Parece mentira que ainda não vos tenha falado do Pedro e Inês chilenos. Uma história de amor que apesar de não ter um final tão trágico como a do nosso Pedro e Inês, não deixa de ser uma história de amor impossível em tempos difíceis. Mais uma coincidência improvável entre o imaginário coletivo chileno e português.
Pedro de Valdivia, conquistador do Chile e fundador das cidades de Santiago, La Serena, Concepción e Valdivia. Inés de Suárez, costureira de Placencia, “viúda de Índias” e, em virtude das tribulações que vos vou contar, a primeira mulher espanhola (e europeia) a chegar ao Chile.
Inés de Suárez, a nossa costureira de Placencia, casou-se com um tal Juan de Málaga, quem ao fim de um ano de casados, decidiu partir para o Novo Mundo em busca de façanhas, fama e glória. Correria o ano da graça de 1528, mais ano, menos ano, quando Juan de Málaga partiu rumo ao Panamá para “hacer las Americas”.
Inés deixou de ter notícias de Juan, os anos foram passando, dez anos para ser mais exatos, e cansou-se de ser “viúda de Índias” nome dado às mulheres casadas que ficavam sozinhas em Espanha à espera de notícias dos maridos embarcados para o Novo Mundo.

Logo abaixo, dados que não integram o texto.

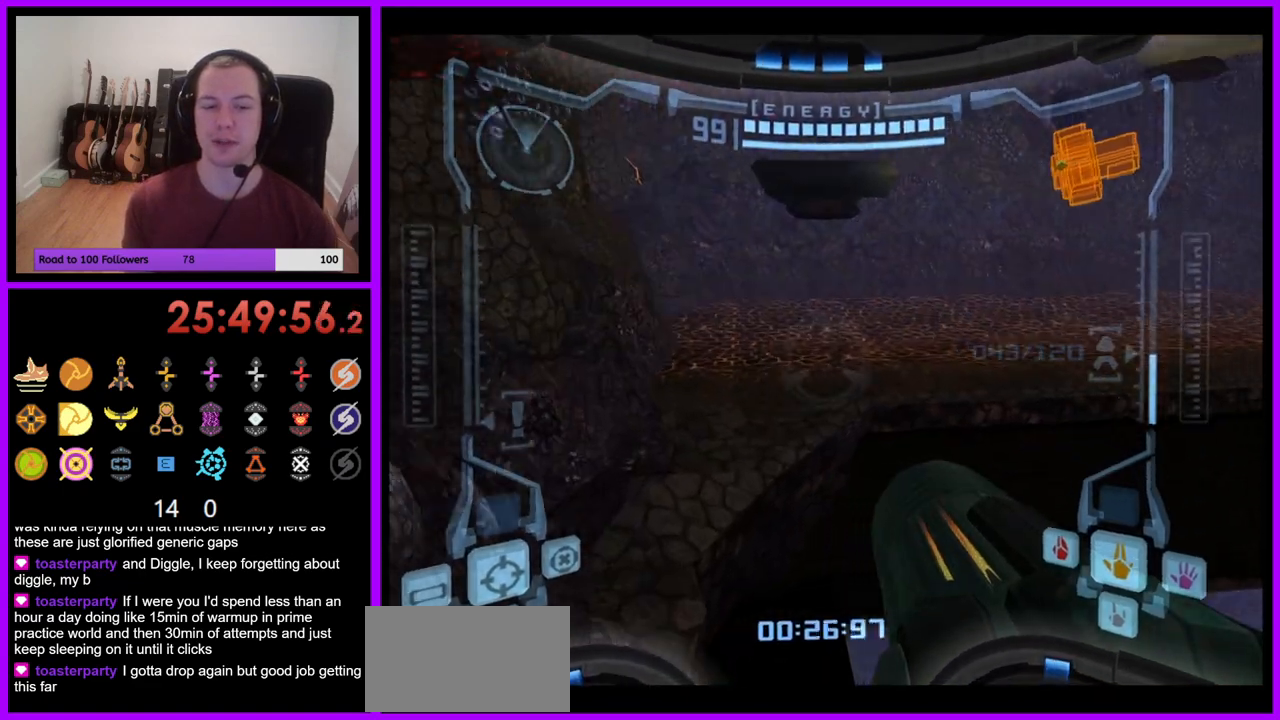
{"dt_ms": 500, "buttons": [], "left_stick": "up", "right_stick": "center", "events": [[183, "L1", "down"], [233, "B", "down"], [233, "left_stick", "up"], [317, "B", "up"], [383, "L1", "up"]]}
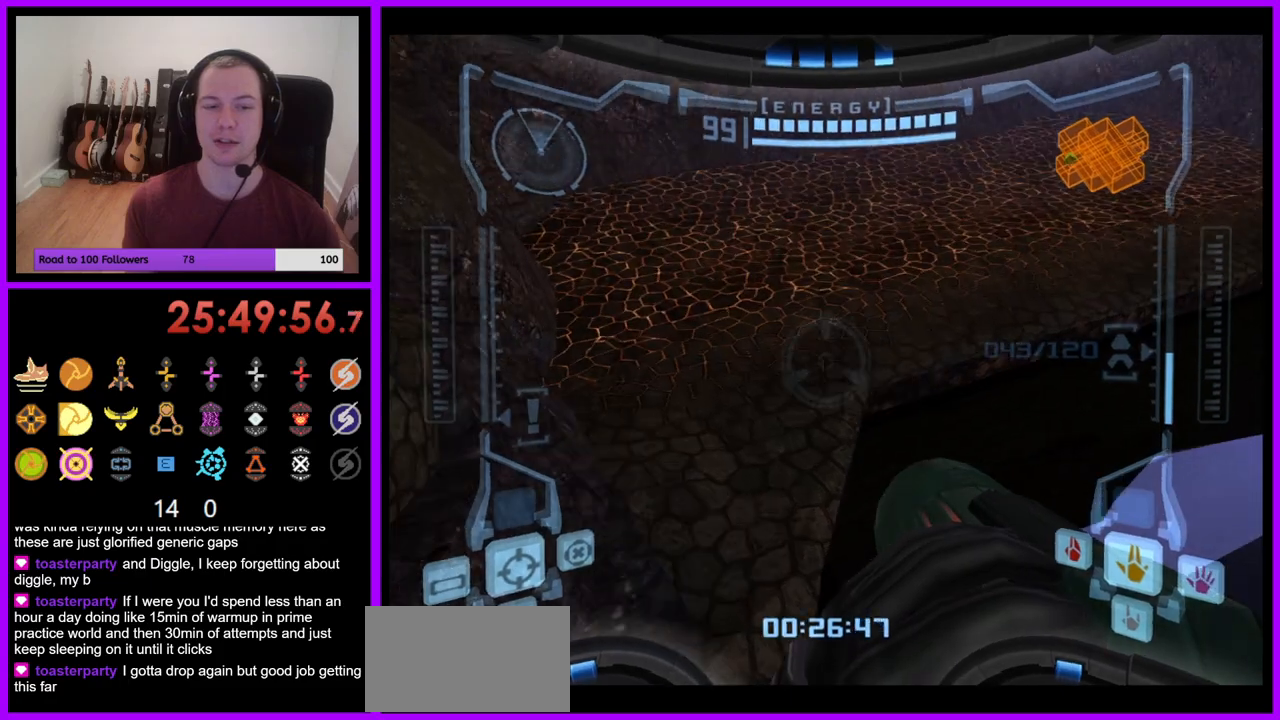
{"dt_ms": 500, "buttons": [], "left_stick": "up-right", "right_stick": "center", "events": [[83, "left_stick", "up-right"]]}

Em 1537, conseguiu, por fim, a licença real que permitia a uma mulher casada viajar sozinha para a América. Embarcou rumo ao Panamá à procura do seu marido. No Panamá soube que Juan de Málaga tinha seguido para Cuzco, capital do Império Inca, com as tropas de Francisco Pizarro e de Diego de Almargo. Uma vez chegada Cuzco, recebeu a notícia de que o seu marido tinha morrido na batalha das Salinas (batalha que enfrentou as tropas de Pizarro e Almargo pelo controlo da cidade de Cuzco). Por ser viúva de um soldado espanhol foi-lhe entregue uma casa onde viver. Voltou a trabalhar como costureira e adquiriu conhecimentos de enfermagem.
Só pelo facto de ter conseguido viajar sozinha até ao Perú nos idos de 1500 e de aí ter conseguido obter os meios para subsistir e ali fazer uma nova vida já me parece uma façanha digna de contar. Mas a história de Inés de Suárez não termina por aqui.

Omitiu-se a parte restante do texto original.